→ **What to work on**
a – Translate this sentence from the Kepler data extract into Spanish: "Nobody denies that the stakes, both personal and institutional, are huge."
b – Resume the passage about access to Kepler's data, starting right after its last sentence.

→ **Extract**
----
But the sequestering of the data, even temporarily, has irritated other astronomers, who believe that it is antithetical to the ideal of scientific openness.
“Kepler was constructed and launched with a comparatively large sum of money for a project that is run by a single team,” said Ben Oppenheimer, an astronomer at the American Museum of Natural History in New York, in an e-mail message. “At this point, I have to say I do think they are being far too restrictive.”
B. Scott Gaudi, an astronomer and planet hunter at Ohio State University, said there were more planet candidates than the Kepler team members could check by themselves. “They need help,” he said. “If they were more open they would be able to get more science out.”
But then he added: “Who am I to say this? I didn’t put 10 years of my life into this.”
Nobody denies that the stakes, both personal and institutional, are huge.
“The first astronomer who can prove they found an Earthlike planet around an Earthlike star will win many kudos and prizes,” said John Huchra of the Harvard-Smithsonian Center for Astrophysics, who led a NASA advisory committee that approved the deal. “It’s glory for NASA,” he added.“NASA would like to have one of its missions find an Earthlike planet.”
The fate of data — who owns it and who gets to see it, and when — has become one of the more contentious issues in science, scientists say.
----
→ **Entries shown**
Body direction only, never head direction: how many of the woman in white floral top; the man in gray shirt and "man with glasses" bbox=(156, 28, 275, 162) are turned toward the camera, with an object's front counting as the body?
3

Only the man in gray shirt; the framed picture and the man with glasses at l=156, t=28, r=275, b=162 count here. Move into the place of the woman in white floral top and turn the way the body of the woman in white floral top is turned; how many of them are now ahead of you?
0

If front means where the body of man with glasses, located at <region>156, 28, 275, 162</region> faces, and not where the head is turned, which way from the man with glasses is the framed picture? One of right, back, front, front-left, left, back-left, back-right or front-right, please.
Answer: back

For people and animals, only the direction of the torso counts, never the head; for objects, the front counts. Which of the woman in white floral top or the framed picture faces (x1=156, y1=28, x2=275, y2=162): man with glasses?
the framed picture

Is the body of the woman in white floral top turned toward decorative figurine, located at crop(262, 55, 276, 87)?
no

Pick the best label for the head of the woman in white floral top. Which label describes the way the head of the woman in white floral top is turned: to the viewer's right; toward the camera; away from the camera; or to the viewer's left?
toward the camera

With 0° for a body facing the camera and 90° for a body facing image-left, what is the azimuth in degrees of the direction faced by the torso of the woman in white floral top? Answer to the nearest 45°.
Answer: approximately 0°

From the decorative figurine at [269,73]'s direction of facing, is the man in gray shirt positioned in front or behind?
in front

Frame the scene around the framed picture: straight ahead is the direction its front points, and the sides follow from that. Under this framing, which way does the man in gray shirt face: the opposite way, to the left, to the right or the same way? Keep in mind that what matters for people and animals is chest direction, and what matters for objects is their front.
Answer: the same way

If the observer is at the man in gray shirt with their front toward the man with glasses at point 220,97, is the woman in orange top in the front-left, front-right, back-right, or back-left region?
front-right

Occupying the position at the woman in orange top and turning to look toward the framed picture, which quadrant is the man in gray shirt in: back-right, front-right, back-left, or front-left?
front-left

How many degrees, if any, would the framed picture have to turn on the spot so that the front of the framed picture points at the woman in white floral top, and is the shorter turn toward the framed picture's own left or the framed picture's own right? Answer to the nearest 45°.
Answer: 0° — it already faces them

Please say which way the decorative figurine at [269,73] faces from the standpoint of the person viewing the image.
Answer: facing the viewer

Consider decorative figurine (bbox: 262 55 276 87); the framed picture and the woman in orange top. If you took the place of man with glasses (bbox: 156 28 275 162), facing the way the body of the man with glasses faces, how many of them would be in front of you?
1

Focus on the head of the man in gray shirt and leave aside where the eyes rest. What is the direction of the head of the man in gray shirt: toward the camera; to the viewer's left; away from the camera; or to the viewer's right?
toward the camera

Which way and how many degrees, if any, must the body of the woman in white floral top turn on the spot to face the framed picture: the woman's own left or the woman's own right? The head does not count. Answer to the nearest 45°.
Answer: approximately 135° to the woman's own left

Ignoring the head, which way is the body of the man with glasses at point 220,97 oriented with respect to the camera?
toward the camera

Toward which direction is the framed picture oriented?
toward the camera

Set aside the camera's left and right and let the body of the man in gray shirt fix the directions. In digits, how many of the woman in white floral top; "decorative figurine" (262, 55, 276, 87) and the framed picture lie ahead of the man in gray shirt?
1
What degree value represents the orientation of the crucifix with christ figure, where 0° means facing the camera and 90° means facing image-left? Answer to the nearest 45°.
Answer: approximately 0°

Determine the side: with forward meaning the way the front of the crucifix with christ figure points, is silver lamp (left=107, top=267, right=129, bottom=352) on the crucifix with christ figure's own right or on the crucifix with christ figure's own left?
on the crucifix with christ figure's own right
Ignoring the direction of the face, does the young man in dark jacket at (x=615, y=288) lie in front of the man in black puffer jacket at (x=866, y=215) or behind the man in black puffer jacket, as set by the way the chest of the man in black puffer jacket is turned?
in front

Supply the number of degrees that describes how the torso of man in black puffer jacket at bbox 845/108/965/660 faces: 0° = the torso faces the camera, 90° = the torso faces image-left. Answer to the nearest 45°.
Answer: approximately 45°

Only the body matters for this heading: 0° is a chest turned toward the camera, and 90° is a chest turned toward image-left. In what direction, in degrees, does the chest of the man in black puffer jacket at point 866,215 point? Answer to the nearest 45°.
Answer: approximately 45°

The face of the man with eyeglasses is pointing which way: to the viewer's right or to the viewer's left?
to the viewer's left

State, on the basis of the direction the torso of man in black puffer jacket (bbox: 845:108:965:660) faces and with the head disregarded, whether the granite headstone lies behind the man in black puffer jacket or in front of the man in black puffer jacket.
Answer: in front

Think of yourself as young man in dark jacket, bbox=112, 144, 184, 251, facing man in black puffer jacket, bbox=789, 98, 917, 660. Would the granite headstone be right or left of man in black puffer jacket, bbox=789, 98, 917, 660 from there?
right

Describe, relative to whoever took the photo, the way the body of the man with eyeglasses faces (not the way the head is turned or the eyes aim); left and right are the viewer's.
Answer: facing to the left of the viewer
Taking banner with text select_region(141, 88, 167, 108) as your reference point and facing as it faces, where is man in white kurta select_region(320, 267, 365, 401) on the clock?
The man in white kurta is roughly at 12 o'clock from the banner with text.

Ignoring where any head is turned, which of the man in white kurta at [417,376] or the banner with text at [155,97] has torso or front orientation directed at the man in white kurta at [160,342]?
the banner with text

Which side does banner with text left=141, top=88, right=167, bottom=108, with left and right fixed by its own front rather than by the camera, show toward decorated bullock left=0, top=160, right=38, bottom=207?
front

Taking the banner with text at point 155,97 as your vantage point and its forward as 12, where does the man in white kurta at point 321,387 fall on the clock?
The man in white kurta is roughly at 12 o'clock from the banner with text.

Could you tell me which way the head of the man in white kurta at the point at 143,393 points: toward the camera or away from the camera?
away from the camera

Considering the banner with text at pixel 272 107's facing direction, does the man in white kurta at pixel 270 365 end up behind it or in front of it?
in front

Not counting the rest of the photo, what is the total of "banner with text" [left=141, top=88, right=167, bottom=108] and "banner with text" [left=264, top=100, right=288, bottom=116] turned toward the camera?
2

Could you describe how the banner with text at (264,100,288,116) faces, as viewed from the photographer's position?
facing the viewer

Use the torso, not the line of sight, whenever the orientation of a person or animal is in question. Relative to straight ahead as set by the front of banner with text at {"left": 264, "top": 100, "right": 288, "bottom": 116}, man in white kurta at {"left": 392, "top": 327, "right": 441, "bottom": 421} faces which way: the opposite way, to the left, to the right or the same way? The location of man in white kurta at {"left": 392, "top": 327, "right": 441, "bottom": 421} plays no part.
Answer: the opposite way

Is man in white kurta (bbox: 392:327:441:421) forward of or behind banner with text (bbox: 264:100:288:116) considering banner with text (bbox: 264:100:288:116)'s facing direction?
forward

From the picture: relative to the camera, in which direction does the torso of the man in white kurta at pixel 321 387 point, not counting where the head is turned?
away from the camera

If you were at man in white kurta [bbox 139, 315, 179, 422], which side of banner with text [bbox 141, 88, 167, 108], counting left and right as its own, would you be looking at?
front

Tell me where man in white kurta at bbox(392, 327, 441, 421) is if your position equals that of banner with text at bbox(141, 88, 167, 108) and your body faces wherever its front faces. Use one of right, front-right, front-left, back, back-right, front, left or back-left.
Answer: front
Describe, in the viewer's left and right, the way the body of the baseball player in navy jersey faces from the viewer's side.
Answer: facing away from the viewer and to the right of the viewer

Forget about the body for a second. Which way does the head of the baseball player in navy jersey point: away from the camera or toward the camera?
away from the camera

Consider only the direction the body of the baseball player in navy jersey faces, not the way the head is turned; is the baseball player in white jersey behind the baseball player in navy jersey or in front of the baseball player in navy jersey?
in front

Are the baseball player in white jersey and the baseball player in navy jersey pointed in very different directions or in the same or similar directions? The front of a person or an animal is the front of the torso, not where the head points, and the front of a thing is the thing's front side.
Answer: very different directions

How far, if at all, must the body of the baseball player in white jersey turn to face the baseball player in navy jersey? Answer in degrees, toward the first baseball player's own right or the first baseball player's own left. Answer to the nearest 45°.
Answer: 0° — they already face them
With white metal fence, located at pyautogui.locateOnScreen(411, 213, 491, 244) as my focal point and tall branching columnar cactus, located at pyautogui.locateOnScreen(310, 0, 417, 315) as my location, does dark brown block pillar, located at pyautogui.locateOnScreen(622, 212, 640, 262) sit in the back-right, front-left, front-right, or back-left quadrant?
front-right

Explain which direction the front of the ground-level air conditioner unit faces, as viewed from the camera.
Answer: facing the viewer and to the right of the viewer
----
→ **Answers by task**
a – Nadie niega que lo que está en juego, tanto en lo personal como en lo institucional, es enorme.

b –
In the past, scientific data consisted of carefully inked notations in research notebooks, bound, with numbered pages, accumulating on a bookshelf in the office or lab, or photographic plates in yellowing envelopes sitting in a filing cabinet. And it was proprietary, meaning it was yours forever to publish or mull endlessly as you desired.
Today, it often consists of billions or trillions of 1’s and 0’s reposing in vast digital archives, whose capacity is measured in terabytes or petabytes, buttressed by the giant computer programs that process it and the reams of ancillary information, dubbed metadata, that give it context.
In the era of the Web, all this information can be sent around the globe at the click of a mouse, retrieved and manipulated by anyone who wants to use it to better understand the nature of dark matter, argue about the safety or desirability of nuclear power, or decide how much salt to put in her food.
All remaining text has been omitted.